Transportation: Do you have a car? If so, you will need to account for fuel, insurance, and repairs. You may also want to consider other transportation options, such as public transportation or ride-sharing services.
Healthcare: Healthcare costs are a major expense in retirement. It is important to factor in the cost of Medicare premiums, deductibles, and copays. You may also want to consider purchasing long-term care insurance.
Other expenses: Other expenses to consider include travel, entertainment, hobbies, and personal care.
- Consider your risk tolerance.
Your risk tolerance is how much risk you are comfortable taking with your investments. If you are risk-averse, you may want to invest in more conservative investments, such as bonds and CDs. If you are more risk-tolerant, you may want to invest in more aggressive investments, such as stocks.
Your risk tolerance will also affect how much money you can withdraw from your retirement savings each month. If you have invested in conservative investments, you will need to withdraw less money each month to ensure that your savings last. If you have invested in more aggressive investments, you may be able to withdraw more money each month.
- Create a retirement income strategy.
Once you have estimated your expenses and considered your risk tolerance, you can create a retirement income strategy. This strategy should outline how you will generate income in retirement. In addition to Social Security and your 401(k), you may also want to consider other sources of income, such as annuities, part-time work, or rental income.
Your retirement income strategy should be flexible enough to adapt to changes in your circumstances. For example, if you experience a health crisis or a major market downturn, you may need to adjust your income strategy accordingly.
Specific tips for your situation:
Make a plan to pay off your mortgage before retirement.
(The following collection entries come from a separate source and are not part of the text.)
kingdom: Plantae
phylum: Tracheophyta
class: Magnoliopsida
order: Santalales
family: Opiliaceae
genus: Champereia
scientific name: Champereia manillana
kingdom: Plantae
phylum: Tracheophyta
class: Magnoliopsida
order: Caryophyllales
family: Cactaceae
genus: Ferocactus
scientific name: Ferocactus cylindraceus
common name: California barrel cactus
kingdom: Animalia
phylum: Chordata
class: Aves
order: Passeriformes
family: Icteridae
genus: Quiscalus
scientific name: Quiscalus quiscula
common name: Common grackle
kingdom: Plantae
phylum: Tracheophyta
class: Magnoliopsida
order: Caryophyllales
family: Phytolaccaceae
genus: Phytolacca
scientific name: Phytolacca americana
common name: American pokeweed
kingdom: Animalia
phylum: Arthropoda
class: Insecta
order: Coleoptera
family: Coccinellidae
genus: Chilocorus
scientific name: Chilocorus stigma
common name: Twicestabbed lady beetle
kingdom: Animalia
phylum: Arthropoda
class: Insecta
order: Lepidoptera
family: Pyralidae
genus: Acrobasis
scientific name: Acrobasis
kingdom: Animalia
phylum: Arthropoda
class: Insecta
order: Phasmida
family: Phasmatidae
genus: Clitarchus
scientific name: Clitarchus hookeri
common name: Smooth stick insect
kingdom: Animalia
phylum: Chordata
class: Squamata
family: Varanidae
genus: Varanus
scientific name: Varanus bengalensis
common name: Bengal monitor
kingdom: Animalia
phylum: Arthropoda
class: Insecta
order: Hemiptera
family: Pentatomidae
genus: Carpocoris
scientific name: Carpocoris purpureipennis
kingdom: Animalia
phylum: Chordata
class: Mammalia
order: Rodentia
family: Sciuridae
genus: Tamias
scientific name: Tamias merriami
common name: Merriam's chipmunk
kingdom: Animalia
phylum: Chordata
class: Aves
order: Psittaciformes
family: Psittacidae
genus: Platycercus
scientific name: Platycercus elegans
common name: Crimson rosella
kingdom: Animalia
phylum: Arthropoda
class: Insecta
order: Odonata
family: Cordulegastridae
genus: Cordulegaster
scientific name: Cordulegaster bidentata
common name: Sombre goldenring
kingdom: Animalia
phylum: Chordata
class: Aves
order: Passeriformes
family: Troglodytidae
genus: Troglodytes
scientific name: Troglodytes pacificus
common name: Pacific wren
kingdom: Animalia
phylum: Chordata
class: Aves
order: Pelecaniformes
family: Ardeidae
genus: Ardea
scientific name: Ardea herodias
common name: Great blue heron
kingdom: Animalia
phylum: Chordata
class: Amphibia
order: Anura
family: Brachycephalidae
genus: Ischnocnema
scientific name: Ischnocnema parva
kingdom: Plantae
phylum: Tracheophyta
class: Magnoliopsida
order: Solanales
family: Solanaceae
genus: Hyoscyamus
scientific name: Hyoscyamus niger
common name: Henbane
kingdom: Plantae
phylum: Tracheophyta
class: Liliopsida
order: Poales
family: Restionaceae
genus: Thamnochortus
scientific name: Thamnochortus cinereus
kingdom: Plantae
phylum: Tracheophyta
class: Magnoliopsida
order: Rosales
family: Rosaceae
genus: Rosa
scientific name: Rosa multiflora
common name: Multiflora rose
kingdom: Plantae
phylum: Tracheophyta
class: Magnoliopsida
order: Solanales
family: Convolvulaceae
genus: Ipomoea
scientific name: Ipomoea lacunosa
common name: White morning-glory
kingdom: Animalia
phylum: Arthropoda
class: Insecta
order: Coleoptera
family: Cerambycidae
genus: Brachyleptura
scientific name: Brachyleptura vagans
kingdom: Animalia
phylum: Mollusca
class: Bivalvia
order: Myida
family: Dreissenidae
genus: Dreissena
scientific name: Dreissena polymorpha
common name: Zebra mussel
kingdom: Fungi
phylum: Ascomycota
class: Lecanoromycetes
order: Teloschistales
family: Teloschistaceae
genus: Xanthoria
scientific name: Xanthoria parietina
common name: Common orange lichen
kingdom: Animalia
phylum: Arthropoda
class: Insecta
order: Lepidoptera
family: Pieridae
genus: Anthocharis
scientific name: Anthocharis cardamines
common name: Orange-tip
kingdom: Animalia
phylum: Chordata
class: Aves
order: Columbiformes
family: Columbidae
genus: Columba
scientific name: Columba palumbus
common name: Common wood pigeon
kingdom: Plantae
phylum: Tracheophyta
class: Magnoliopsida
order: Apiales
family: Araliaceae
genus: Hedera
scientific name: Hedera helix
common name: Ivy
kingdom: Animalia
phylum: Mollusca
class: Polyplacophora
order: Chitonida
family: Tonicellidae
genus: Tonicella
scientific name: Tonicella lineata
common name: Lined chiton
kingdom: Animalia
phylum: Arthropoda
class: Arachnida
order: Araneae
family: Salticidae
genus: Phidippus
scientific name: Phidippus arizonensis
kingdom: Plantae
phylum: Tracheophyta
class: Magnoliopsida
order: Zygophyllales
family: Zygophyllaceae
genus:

This will free up more of your monthly income for other expenses.
Consider working part-time in retirement. This can provide you with additional income and help you stay active and engaged.
Invest in a diversified portfolio. This will help you reduce your risk and maximize your returns.
Rebalance your portfolio regularly. This will help ensure that your portfolio remains aligned with your risk tolerance and investment goals.
Consider working with a financial advisor. A financial advisor can help you create a personalized retirement plan and make sure that you are on track to meet your financial goals.
Additional tips:
Maximize your Social Security benefits. You can maximize your Social Security benefits by delaying retirement until age 67 or later. If you retire early, your benefits will be reduced.
Take advantage of tax-advantaged retirement accounts. If you are still working, make sure you are contributing to your 401(k) or 403(b) plan. These plans offer tax advantages that can help you save more money for retirement.
Consider Roth conversions. If you are in a lower tax bracket now than you expect to be in retirement, you may want to consider converting some of your traditional IRA savings to a Roth IRA. Roth conversions can help you reduce your tax burden in retirement.
Get long-term care insurance. Long-term care can be very expensive. Long-term care insurance can help you pay for the cost of long-term care, such as a nursing home or assisted living facility.
By following these tips, you can create a retirement plan that will help you achieve your financial goals and live a comfortable and secure retirement.